Ese día, cuando tú estabas de nuevo jugando en tu pieza y el conejo estaba acostado en la cama de siempre, me sentí padre tuyo por primera vez.
Lo que sigue es un mensaje que quiero dejarte por escrito. Aunque ya llevamos varios años en esta historia, no sé cuánto tiempo tomará para que tengamos la certeza de que seguiremos siempre juntos. Es 2025 y ya hemos pasado un proceso de adopción fallida, un juicio de cuidados personales que solo ha tenido salidas temporales, e incluso hemos revertido resoluciones legales donde se escribieron mal nuestros nombres.
Por lo mismo, y pese al tiempo transcurrido, nada nos asegura que sigamos viviendo como ahora. Cualquiera sea el caso, la ley establece (al menos hoy) que, si algún día tuviéramos posibilidad de adoptarte, tendríamos que competir con otras familias. Pese a ello, con Francisco nos hemos prometido dar todas las peleas posibles por tu cuidado, aunque las probabilidades legales aseguren poco. Siempre un juez puede mirar desigualmente nuestro matrimonio homosexual con el de otras parejas heterosexuales bien avenidas.
Eso, sin contar que ese mismo juez decida privilegiar a tu familia de origen en todo el proceso, pues, aunque estuvieron tres años en silencio, reaparecieron y han querido hacer valer su derecho a verte. Y frente a la sangre, en Chile, siempre es posible perder.
Por eso quiero escribirte estas páginas.
Dicen que como ha pasado tanto tiempo, cada día, cada mes, cada año que pasas a nuestro lado agrega puntos para que nuestra familia sea legalmente reconocida
algún día como tal. Mientras tanto, debemos hacer acrobacias mentales y espirituales para hacerte sentir nuestro hijo —que es lo que necesitas para crecer sano y seguro— y, al mismo tiempo, prepararte para tu eventual partida. Por eso te contaré esta historia,
que es mi historia, pero que en realidad es la historia de nosotros dos. Porque todo lo que te diré tiene que ver con cómo me he convertido en un papá de facto, y cómo juntos hemos construido una familia que jamás pensé podría existir.
Porque con el correr del tiempo tú me dijiste papá y tuve que aprender a responder a esa mirada, a pesar de que el sistema que dice protegerte vea con sospecha algunos intentos por garantizar que no te irás de esta casa.
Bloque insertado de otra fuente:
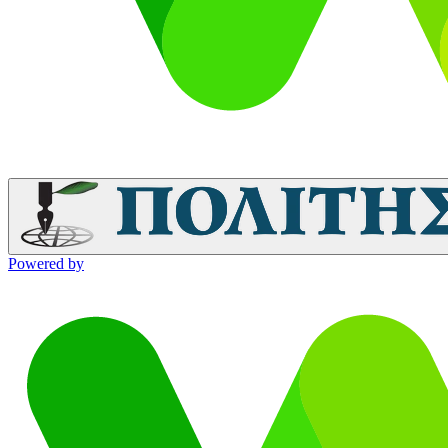
Powered by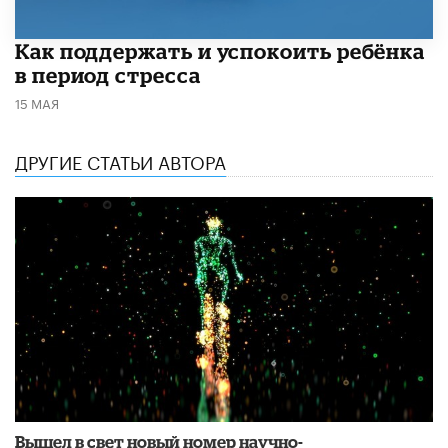
​Как поддержать и успокоить ребёнка
в период стресса
15 МАЯ
ДРУГИЕ СТАТЬИ АВТОРА
Вышел в свет новый номер научно-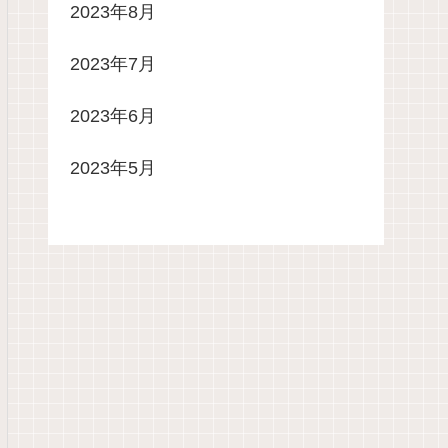
2023年8月
2023年7月
2023年6月
2023年5月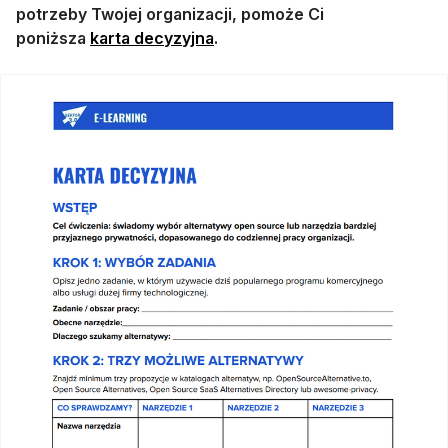
potrzeby Twojej organizacji, pomoże Ci
otwiera się w nowej karcie
poniższa
karta decyzyjna
.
Porque en el caso de historias como la nuestra, el Estado sigue atendiendo a sus propias lógicas y procedimientos, y a veces olvida cómo pensar el bienestar de las infancias más allá de lo que dicen o piensan los adultos. Te quiero contar, entonces, cómo tratando de ser tu papá, aprendí también a ser padre de mí mismo y a tener la valentía de mirar más allá de lo posible.
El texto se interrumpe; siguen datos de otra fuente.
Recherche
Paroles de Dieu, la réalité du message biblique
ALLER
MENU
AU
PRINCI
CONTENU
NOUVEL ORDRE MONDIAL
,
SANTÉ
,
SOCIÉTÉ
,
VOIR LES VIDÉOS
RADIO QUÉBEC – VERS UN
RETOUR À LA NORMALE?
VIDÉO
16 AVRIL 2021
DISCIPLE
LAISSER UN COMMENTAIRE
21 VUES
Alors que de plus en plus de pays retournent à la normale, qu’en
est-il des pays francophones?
Todo padre quiere regalarle siempre algo a sus hijos y, en este caso, mi vanidad me obliga a tratar de ser un ejemplo para ti. Pero superado eso, viene lo que realmente
importa: espero que, contándote esta historia, aprendas también que ha sido el amor que siento por ti aquello que me ha permitido enfrentar la adversidad.
Porque eres el niño más amado. E incluso, si algún día no estás conmigo, seguirás siéndolo. No importa quién te cuide: es gracias a ti que alguien siempre se puede convertir en una mejor versión de sí mismo.
Las páginas que siguen son precisamente para que no olvides esto.